Now, if you want to talk Gender, her role in Youtube is typical of women execs. THere are exceptions, but in general its men who start the companies, make them successful, and then when its a stable business and just needs to be "managed" - a women is brought in. Because it doesn't really matter too much who is in charge. Especially when its just a segment of a bigger conglomerate. Women can be good at managing things. They just aren't good at creating things. In Business/Engineering terms.

wildswan said...

I'm glad when women or blacks get a chance. Some live up to it and some join the Whimper League - DIE, BLM, etc. - and spend their time sending in nominations of Republicans and dissenting Democrats for Hitler of the Month or Fascist of the Year
Sarah Huckabee Sanders got her start in politics through her father and gained traction working for Trump. Now, as Governor of Arkansas she's raised teacher's salaries to get education going in Arkansas and she's implementing a strong school choice program. So the good teachers get a good salary but the Teacher's Union is undercut. The public schools must improve or lose students. Pretty smart, huh? Not going to happen here in Milwaukee but, of course, here we're all in with Black Lives Matter. Wherever you see that logo, BLM, you know you are going to see a high murder rate and a low graduation rate in the public schools in the black community. That's what we have. They say our mayor favors those who look like him. Hmm. What's going on is favoritism just the way the black cops in Memphis were favoring Tyre Nichols. I just have to turn my attention away. It's too sad.

Temujin said...

You cannot make women study tech. And of those who do, you cannot mandate excellence. I'm not saying women don't have the intellectual heft. I'm saying it just may not be an area of interest and all the wishing and whining cannot make it so.

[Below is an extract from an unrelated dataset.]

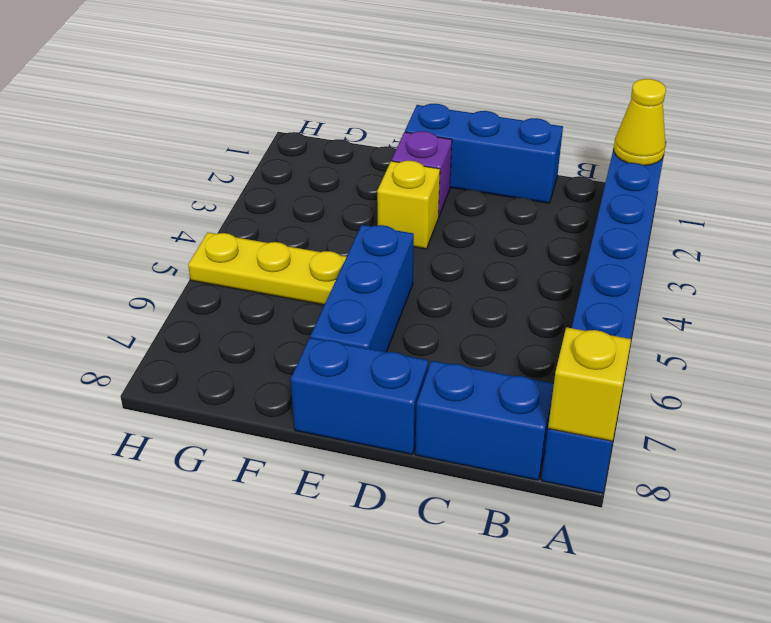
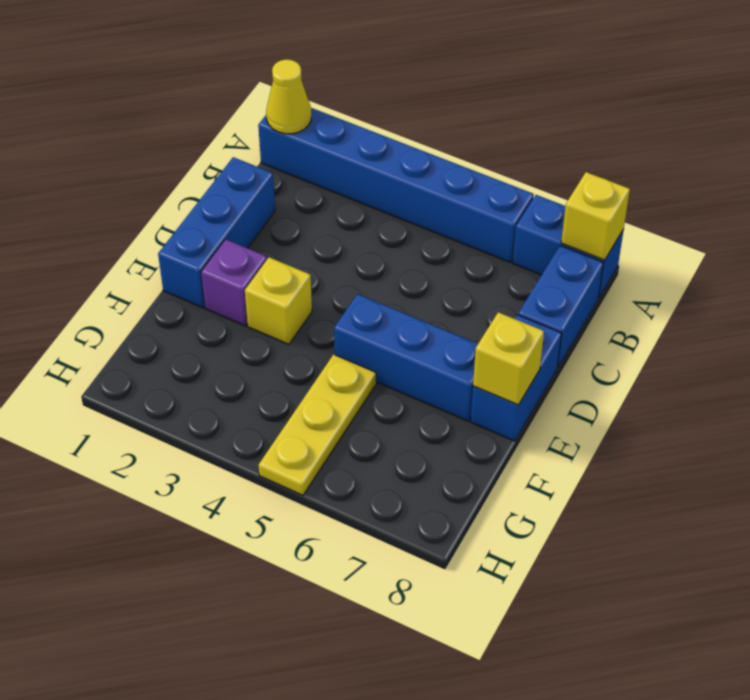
none -> yellow 1x1 brick [473,312,544,405]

People will be what they are. It's not a shame. It's not racism or sexism. It's not a devious plan. Sometimes human nature is the culprit. Challenge science. Or challenge the creator when you get the chance.

n.n said...

That is a great story of how accomplished older men were fooled by a pretty young college dropout with a fake invention.

She was the female role model sans achievement. A handmade tale conceived to signal their virtue and an object of leverage in DIEversity theology.

That said, it could have been worse. She could have been reduced to a gender, a sum of her sex-correlated attributes. As it was, the progress of a colored, self-abortive choice. Fortunately, only their capital, and not their lives or liberty were at risk.

n.n said...

You cannot make women study tech.

Neither women nor men, who are both equally and separately influenced by Her choice.

n.n said...

Fortunately, only their capital, and not their lives or liberty were at risk.

Although, the last should certainly have been a consideration, if the investigation could demonstrate criminal intent.